At the macroscopic level, there is compelling evidence to demonstrate that Amaryllidaceae alkaloids possess the ability to target both the cell wall and cell membrane of fungal pathogens, vital structures for fungal integrity and survival. Furthermore, these compounds can significantly affect the overall size, shape, and texture of fungal cells, and importantly, they can impact other crucial morphological features such as budding in yeasts and hyphal growth in filamentous fungi. Both narciclasine and lycorine have been explicitly shown to inhibit cell division, as well as the fundamental processes of RNA synthesis and DNA replication within *S. cerevisiae* cells. Markedly potent inhibitory effects were also consistently observed on protein synthesis following exposure to these alkaloids, ultimately leading to significant cellular damage and eventual fungal cell death. They achieve this critical effect by competitively binding to the peptidyl transferase center (PTC) located on the 60S ribosomal subunit, thereby effectively inhibiting the formation of peptide bonds, which is a core process in protein synthesis.

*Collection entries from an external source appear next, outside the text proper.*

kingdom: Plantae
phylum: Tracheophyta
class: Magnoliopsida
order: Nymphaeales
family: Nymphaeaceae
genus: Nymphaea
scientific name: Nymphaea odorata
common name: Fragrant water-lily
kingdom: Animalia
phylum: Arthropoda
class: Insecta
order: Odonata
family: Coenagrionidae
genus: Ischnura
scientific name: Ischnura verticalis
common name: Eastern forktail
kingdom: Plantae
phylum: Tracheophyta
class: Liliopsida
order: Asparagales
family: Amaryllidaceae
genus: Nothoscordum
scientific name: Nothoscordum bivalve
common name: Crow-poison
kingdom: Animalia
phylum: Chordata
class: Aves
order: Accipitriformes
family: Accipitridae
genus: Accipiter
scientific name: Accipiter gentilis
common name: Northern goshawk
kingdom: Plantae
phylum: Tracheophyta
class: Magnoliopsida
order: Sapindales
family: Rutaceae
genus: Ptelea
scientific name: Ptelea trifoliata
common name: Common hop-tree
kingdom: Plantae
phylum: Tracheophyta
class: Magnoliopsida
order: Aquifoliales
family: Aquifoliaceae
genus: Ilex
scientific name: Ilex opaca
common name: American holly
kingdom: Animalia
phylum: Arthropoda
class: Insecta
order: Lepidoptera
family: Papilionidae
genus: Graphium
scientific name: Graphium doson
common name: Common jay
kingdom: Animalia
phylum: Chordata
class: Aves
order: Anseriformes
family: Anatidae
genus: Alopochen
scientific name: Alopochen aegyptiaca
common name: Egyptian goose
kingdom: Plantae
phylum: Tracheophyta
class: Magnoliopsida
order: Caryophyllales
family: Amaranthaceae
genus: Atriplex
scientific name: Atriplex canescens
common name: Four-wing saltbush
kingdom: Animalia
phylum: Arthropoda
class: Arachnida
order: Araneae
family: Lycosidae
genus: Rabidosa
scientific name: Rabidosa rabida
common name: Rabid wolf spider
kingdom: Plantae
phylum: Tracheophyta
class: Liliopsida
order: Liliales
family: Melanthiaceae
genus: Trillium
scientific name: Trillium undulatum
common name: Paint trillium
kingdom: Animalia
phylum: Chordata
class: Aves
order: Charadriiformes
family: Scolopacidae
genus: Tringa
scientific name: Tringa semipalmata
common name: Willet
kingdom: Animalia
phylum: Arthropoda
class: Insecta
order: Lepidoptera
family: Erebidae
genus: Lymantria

Looking ahead, the research space remains wide open for exploration, particularly given that almost all of the mechanistic studies conducted thus far have been carried out on the single fungus, *S. cerevisiae*. This highlights a significant opportunity for expanding investigations into a broader spectrum of fungal pathogens. Furthermore, ART899 the number of Amaryllidaceae alkaloids that have been thoroughly examined for their molecular actions is comparatively small when juxtaposed against the over five hundred known alkaloids identified from this rich plant family. These unexamined alkaloids, alongside other potential target compounds that can be accessed from ongoing phytochemical isolation efforts and synthetic studies, should form the foundational basis for uncovering even more detailed and novel mechanistic aspects of the antifungal effects exerted by Amaryllidaceae constituents.
Acknowledgements
The University of KwaZulu-Natal has provided significant and invaluable contributions towards the research endeavors undertaken by the participating authors, enabling the completion of this work.
Conflict of Interest
Both authors hereby jointly affirm and declare that there is no conflict of interest pertaining to any aspect of this undertaking or the publication of its findings.